◆ WHAT YOU NEED TO DO: All lines from the top of the records below through the line holding "thumb cmc: (215, 258)", and only those, should be printed exactly, minus the pictures.

◆ DATA PROVIDED:
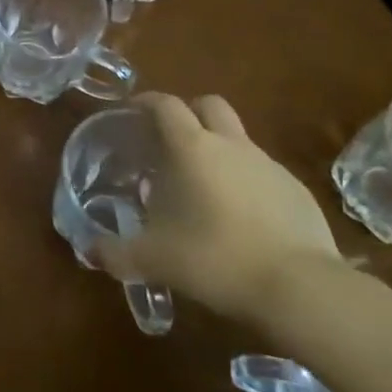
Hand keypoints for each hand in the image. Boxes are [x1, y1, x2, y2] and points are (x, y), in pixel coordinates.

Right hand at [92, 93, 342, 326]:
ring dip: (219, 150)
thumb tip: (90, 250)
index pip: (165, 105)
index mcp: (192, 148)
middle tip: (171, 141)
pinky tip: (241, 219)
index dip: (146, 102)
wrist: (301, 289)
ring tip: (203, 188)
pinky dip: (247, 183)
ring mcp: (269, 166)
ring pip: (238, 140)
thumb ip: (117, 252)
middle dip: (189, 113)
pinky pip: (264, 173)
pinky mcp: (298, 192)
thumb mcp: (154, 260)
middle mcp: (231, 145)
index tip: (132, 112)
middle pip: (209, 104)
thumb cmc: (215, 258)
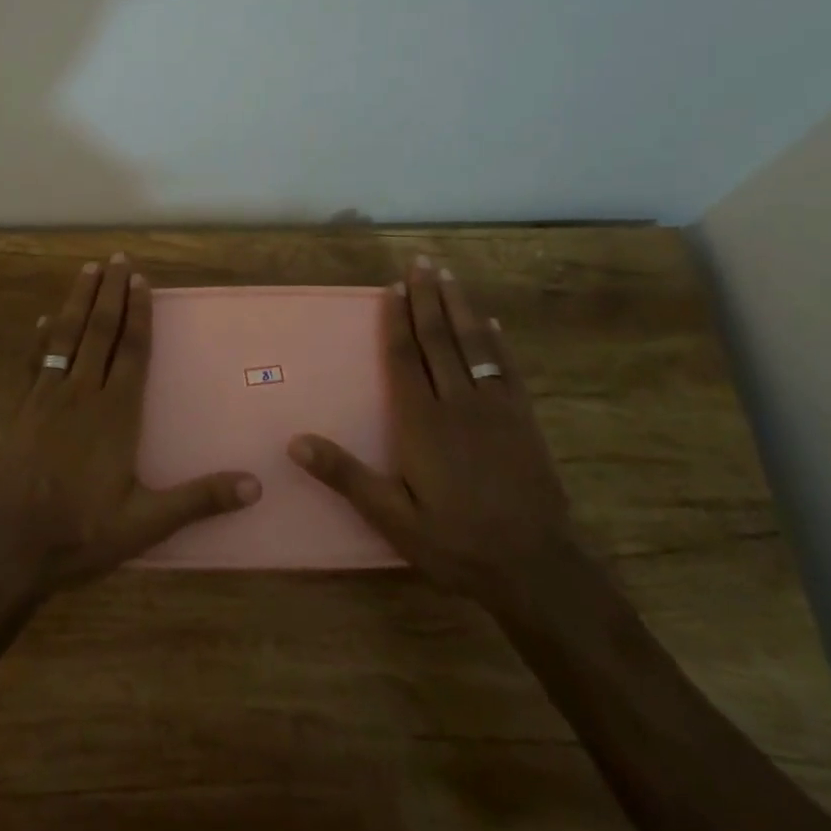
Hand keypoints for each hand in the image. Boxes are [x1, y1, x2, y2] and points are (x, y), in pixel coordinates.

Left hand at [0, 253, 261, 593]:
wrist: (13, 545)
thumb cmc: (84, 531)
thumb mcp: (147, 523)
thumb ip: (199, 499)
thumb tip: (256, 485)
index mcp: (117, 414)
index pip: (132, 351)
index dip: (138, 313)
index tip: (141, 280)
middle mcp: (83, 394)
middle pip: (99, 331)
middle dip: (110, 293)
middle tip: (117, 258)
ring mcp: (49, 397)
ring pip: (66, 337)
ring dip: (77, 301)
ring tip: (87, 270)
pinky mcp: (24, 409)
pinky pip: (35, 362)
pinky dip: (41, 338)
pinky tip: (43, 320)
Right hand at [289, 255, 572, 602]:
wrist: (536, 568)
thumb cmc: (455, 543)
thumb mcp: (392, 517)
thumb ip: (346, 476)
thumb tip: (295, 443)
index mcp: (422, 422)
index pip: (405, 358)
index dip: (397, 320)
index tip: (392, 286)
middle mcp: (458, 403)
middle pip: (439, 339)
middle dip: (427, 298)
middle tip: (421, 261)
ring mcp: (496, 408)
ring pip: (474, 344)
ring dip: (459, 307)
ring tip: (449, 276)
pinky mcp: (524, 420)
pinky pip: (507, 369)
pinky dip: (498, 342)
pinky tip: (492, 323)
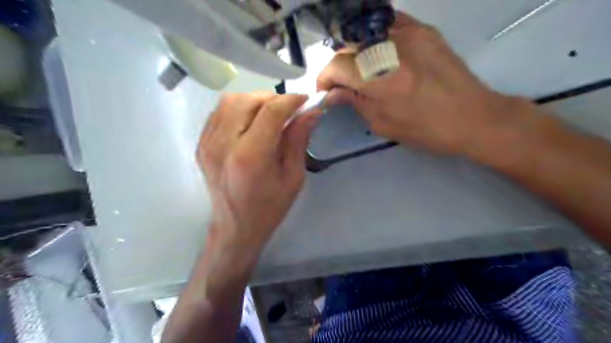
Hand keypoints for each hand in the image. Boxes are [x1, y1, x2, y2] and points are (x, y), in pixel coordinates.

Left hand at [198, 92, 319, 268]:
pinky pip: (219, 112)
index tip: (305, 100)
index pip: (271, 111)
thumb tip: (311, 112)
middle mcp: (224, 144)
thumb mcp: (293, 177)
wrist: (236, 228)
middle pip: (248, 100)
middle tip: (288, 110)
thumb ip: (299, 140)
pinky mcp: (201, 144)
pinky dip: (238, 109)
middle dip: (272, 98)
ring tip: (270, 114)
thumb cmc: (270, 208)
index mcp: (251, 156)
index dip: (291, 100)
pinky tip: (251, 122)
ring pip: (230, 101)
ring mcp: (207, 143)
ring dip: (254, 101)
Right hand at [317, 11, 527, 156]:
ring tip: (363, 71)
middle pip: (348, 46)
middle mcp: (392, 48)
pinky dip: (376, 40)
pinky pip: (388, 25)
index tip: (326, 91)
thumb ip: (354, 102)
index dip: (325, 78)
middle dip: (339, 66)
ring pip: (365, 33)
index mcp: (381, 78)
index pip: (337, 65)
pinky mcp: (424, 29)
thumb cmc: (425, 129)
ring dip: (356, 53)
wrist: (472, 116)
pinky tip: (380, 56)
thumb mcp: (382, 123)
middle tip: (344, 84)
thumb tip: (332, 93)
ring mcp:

◆ RESPONSE TO THIS EXERCISE:
Hand keypoints for each hand in the image. Boxes are [x1, y1, x2, y2] and points are (x, y), in pixel coordinates.

Right hand at [92, 93, 342, 326]:
ring dip: (219, 150)
thumb tip: (90, 250)
index pip: (165, 105)
index mcp: (192, 148)
middle tip: (171, 141)
pinky tip: (241, 219)
index dip: (146, 102)
wrist: (301, 289)
ring tip: (203, 188)
pinky dip: (247, 183)
ring mcp: (269, 166)
ring pip: (238, 140)
thumb ip: (117, 252)
middle dip: (189, 113)
pinky pip: (264, 173)
pinky mcp: (298, 192)
thumb mcp: (154, 260)
middle mcp: (231, 145)
index tip: (132, 112)
middle pip: (209, 104)
thumb cmc: (215, 258)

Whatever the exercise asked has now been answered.